_Problem requirements_. Copy the items word for word, from the line with "Q: Is the picture in the top" through the last line of the items.

_The records_.
=-=-=-=-=

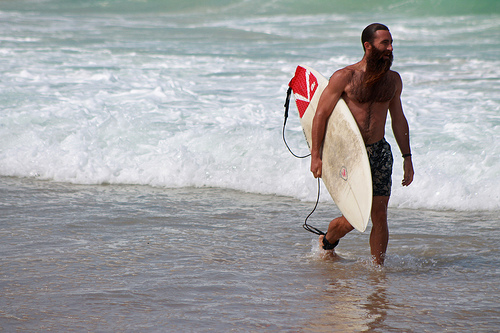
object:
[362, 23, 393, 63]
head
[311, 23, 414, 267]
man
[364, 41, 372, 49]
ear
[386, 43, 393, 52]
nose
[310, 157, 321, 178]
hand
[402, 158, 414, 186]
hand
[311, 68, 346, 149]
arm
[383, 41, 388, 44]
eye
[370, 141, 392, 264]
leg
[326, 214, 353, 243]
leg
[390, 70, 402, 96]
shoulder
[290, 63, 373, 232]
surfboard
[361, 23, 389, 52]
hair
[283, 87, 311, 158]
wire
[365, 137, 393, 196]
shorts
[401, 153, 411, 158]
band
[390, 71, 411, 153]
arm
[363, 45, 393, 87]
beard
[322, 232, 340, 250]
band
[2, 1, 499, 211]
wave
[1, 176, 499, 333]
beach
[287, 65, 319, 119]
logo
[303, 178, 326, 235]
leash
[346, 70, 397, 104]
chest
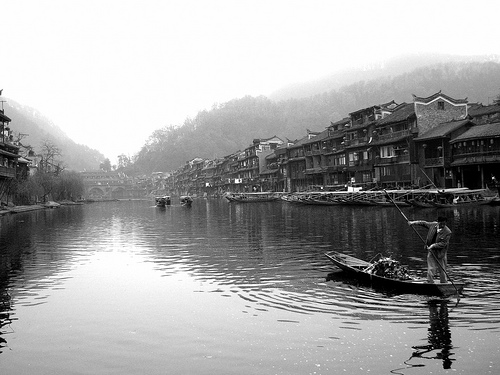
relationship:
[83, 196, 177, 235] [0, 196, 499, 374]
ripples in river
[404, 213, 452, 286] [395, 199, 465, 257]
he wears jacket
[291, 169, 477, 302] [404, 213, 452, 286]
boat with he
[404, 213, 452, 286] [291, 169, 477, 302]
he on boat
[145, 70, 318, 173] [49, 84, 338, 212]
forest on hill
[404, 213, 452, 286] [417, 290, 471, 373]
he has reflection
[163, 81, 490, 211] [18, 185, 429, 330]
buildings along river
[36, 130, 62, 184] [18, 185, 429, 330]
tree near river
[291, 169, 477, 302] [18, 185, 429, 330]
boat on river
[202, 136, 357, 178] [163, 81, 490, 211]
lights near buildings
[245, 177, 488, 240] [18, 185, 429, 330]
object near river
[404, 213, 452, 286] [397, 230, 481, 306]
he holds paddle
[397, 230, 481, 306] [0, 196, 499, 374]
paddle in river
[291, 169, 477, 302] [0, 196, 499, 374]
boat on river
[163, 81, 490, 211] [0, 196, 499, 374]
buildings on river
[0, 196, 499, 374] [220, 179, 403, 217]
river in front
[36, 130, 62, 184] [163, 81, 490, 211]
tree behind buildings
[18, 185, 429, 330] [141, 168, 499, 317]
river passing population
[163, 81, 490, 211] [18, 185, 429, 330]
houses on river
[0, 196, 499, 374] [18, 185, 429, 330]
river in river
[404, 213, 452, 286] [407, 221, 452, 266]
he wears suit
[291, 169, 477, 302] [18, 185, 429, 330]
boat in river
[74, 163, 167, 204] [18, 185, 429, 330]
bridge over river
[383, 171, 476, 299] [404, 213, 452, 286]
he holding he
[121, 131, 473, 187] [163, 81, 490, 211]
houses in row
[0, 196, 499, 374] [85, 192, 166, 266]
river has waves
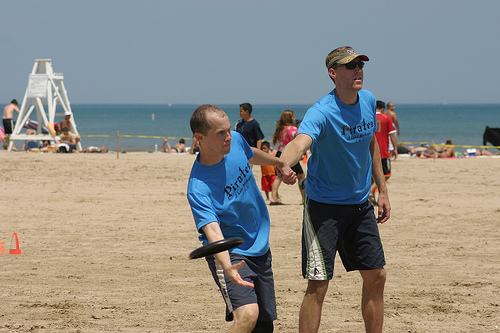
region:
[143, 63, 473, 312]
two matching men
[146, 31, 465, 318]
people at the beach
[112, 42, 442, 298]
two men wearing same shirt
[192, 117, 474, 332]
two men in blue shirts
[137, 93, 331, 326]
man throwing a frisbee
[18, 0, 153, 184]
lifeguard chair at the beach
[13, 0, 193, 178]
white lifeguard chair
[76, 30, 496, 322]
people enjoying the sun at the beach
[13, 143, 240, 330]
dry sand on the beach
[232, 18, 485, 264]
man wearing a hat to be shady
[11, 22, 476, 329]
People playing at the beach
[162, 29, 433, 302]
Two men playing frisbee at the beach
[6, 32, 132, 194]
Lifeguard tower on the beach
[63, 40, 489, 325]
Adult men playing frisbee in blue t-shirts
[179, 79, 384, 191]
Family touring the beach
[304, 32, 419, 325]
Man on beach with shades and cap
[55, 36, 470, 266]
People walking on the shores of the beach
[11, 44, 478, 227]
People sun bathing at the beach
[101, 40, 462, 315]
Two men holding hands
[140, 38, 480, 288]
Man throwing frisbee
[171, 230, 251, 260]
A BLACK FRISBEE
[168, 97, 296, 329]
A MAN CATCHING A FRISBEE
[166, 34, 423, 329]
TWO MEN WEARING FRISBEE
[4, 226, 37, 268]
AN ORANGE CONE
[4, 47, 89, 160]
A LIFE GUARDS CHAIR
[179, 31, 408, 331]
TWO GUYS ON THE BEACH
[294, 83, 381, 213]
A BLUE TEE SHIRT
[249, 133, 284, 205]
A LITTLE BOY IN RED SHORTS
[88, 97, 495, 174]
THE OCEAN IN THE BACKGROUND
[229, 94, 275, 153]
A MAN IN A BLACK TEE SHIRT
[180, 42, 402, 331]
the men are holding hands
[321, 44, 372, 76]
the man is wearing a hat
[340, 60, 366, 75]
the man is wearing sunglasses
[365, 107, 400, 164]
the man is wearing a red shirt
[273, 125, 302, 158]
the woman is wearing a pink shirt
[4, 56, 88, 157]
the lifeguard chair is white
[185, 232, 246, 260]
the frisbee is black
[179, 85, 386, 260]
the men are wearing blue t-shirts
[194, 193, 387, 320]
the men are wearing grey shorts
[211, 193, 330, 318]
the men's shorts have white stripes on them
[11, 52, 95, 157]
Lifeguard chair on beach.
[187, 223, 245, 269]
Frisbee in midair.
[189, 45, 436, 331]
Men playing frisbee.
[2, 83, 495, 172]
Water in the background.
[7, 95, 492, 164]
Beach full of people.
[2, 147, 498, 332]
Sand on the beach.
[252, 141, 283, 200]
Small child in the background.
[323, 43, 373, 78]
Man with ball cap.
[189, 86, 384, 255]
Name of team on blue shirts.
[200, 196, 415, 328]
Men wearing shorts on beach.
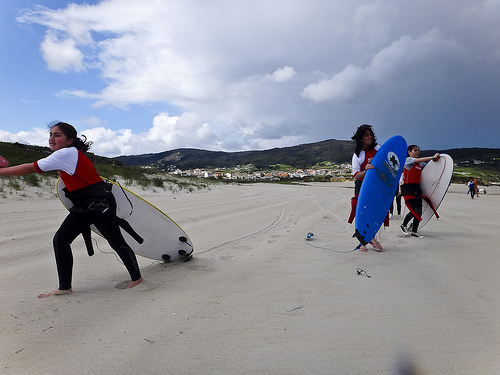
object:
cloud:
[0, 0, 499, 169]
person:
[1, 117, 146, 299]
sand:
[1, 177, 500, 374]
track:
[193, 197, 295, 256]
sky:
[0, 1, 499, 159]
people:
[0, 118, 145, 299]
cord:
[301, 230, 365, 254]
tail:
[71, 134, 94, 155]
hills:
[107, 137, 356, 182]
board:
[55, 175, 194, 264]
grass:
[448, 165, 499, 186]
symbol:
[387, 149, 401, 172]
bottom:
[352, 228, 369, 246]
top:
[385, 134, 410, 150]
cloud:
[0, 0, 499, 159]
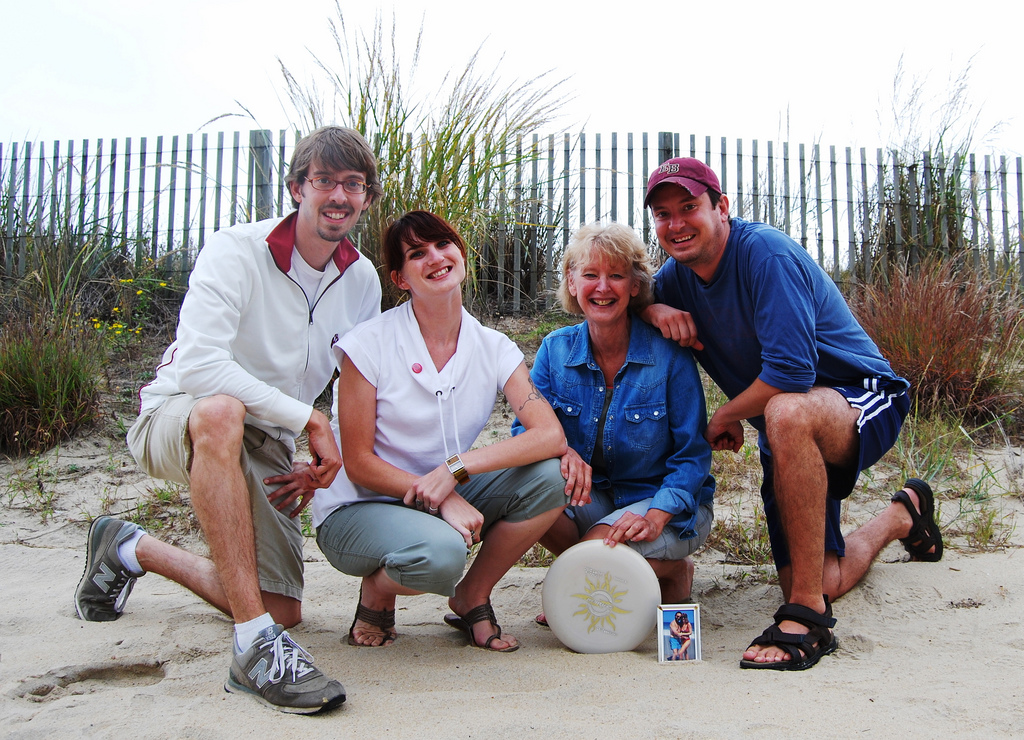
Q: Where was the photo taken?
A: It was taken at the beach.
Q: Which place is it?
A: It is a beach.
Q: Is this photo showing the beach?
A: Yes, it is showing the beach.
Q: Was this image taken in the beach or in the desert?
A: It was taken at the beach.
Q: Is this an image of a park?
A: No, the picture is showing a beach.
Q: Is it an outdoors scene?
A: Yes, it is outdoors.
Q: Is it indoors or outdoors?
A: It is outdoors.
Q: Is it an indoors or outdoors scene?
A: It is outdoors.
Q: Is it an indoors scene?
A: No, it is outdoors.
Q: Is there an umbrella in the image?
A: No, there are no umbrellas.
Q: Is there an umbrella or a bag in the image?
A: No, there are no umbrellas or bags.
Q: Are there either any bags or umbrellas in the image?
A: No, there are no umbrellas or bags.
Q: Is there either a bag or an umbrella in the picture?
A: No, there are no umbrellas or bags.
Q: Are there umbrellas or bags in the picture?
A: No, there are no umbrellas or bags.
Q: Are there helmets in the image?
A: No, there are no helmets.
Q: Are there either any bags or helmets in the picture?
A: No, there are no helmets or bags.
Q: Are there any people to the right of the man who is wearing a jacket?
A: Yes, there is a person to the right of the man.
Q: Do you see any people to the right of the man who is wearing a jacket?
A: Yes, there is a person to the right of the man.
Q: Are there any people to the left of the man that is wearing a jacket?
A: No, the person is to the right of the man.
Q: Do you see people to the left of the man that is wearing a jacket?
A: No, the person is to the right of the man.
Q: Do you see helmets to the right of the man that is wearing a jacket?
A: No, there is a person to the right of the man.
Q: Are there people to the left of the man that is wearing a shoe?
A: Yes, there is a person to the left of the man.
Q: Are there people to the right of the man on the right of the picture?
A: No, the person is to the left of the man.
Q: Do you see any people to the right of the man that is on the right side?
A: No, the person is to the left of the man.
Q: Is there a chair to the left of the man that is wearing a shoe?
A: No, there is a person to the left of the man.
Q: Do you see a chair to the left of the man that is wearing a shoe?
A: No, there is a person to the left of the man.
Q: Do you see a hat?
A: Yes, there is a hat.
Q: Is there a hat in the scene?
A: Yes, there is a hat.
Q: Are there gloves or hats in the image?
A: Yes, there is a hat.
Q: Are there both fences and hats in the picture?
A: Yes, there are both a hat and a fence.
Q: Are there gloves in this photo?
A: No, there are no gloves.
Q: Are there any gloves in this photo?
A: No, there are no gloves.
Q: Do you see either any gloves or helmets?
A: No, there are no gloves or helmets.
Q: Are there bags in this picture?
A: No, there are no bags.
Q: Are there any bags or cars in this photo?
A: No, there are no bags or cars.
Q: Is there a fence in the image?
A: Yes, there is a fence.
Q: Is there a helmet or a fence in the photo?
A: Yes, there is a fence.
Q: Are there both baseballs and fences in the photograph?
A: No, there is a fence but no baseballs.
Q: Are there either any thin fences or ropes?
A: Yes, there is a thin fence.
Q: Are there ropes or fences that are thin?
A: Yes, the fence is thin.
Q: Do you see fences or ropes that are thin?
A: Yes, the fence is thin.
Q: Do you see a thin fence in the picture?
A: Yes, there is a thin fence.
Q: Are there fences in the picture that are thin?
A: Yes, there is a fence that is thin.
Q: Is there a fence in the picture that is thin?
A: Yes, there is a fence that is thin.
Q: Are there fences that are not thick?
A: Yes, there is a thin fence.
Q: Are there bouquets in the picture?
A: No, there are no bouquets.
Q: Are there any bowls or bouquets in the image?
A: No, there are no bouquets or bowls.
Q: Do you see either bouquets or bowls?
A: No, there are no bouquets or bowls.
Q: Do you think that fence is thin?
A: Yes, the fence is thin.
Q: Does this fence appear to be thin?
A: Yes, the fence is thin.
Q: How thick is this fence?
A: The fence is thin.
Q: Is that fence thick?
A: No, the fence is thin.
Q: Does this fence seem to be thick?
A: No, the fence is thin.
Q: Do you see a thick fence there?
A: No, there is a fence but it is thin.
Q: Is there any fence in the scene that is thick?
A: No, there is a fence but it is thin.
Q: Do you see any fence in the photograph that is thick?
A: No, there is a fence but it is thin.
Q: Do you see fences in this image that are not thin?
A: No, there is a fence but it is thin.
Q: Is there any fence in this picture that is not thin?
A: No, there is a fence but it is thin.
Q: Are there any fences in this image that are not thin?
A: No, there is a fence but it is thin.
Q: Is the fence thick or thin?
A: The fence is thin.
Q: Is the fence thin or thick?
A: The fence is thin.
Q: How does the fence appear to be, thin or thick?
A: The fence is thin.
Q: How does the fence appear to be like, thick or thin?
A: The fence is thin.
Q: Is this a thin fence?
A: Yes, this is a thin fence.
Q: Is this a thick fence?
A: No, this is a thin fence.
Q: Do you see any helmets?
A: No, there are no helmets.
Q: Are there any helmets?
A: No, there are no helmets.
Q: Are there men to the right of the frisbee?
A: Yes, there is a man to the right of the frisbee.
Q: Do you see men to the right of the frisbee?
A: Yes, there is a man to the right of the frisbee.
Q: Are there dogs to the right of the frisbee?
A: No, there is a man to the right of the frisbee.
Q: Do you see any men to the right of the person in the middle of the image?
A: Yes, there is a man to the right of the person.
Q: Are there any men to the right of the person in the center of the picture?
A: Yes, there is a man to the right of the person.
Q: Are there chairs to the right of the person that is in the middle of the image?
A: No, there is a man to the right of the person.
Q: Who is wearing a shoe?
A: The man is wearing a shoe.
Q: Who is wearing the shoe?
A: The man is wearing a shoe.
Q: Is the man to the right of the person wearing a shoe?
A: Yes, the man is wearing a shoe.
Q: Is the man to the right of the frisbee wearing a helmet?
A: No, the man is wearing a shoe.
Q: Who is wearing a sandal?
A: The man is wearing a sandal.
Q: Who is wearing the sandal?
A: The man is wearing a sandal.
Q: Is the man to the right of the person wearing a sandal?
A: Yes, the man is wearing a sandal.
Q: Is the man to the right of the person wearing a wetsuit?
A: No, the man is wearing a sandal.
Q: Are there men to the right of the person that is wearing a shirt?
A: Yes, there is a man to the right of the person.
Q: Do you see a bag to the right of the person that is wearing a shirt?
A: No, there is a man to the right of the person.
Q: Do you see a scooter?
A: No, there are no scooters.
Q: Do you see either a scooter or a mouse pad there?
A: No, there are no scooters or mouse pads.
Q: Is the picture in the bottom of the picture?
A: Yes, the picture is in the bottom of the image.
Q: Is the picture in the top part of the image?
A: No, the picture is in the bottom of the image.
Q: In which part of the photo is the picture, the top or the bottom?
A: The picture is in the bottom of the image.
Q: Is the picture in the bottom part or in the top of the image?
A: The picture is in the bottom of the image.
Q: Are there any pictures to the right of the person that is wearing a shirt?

=-=-=-=-=

_Solution for this problem_.
Q: Is the picture in the top part of the image?
A: No, the picture is in the bottom of the image.
Q: In which part of the photo is the picture, the top or the bottom?
A: The picture is in the bottom of the image.
Q: Is the picture in the bottom part or in the top of the image?
A: The picture is in the bottom of the image.
Q: Are there any pictures to the right of the person that is wearing a shirt?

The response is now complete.